ただ、論理的に問題になるか否かと実際の事件で問題として取り上げられるかは全く別の問題と言えます。実際の調停や裁判では、このような収集方法で得た証拠が提出されることはよくあることであり、違法な証拠として排除されることや相手方からプライバシー権侵害等を理由に反訴されることはほとんどないというのが実情と言えます。
また、刑事処罰についても、不正アクセスされた側が実際に捜査機関に被害届や告訴をすることや仮に行ったとしても実際に捜査や起訴まで持ち込まれるケースはかなり例外的な場合と言えます。
収集方法や使用方法には慎重な検討を
以上のように、不倫に関するLINEやメールの証拠については、論理的に細かく見れば法律上問題視することはでき得る一方、現実に問題となるかは相手方の出方やその証拠をどのように用いるかなどにより、その多くは問題となっていないというのが現在における実務上の実情かと思われます。

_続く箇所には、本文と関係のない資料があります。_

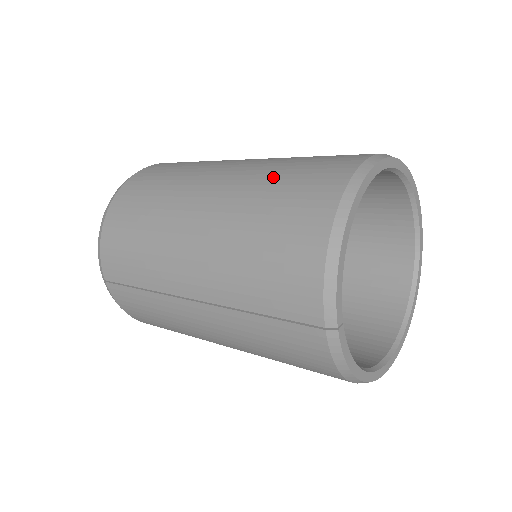
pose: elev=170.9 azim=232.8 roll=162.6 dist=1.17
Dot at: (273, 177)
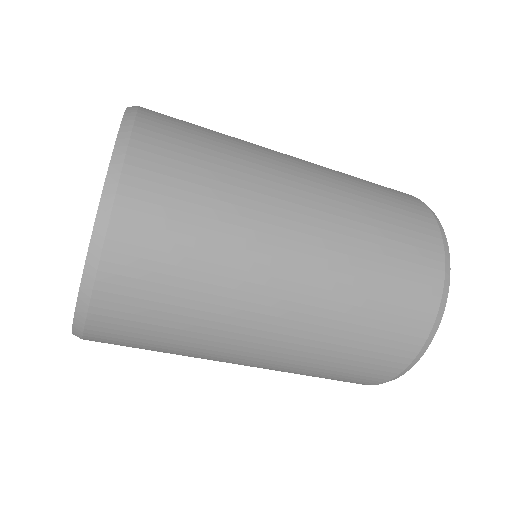
Dot at: occluded
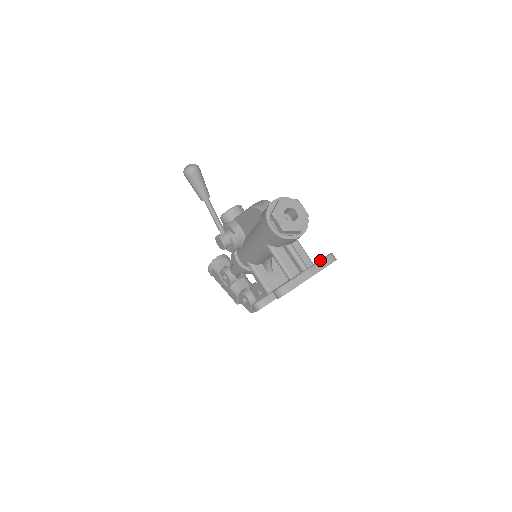
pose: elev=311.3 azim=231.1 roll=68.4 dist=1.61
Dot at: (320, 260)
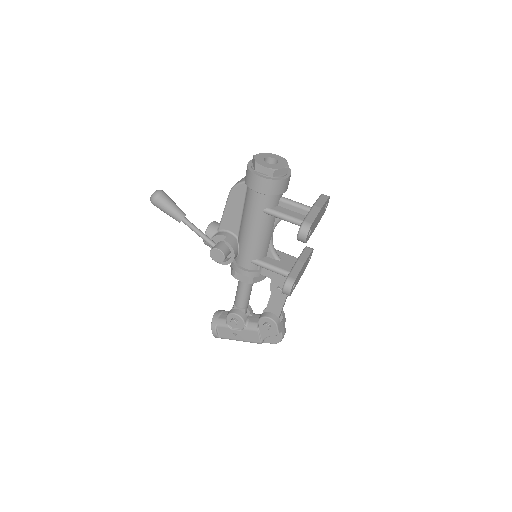
Dot at: (317, 199)
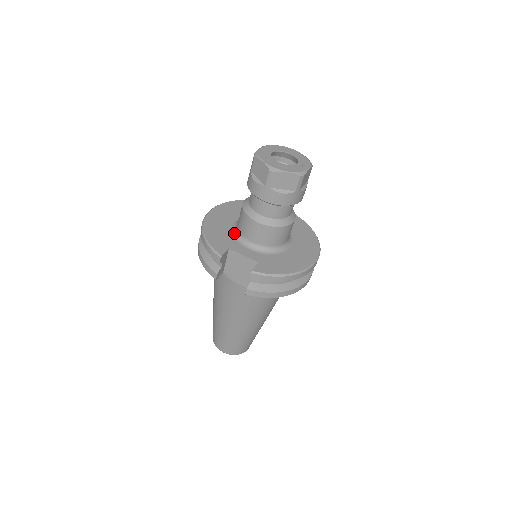
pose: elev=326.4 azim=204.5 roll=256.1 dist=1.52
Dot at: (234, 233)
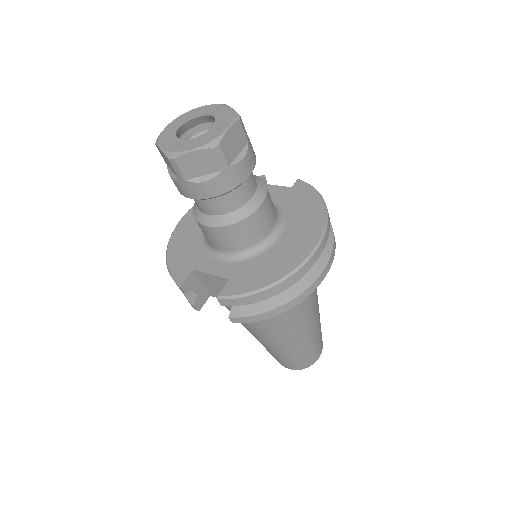
Dot at: (204, 243)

そもそも不倫は一般的には隠れて行われるため、その被害者側がその証拠収集のために法律上やや問題がある行為に及ぶことはある程度やむを得ない部分もあり、実際の裁判でもある程度大目に見ている部分があるというのが経験上での実感です。
もっとも、LINEやメールで得た証拠は使用することはできるものの、相手方の出方次第では法律上問題視される可能性があることを予め認識しておくことはとても重要だと思われます。
不倫や離婚問題で弁護士に相談される際には、今後の証拠の収集方法や、証拠として利用できるか否かなどについても予めアドバイスを受けておくと宜しいかと思います。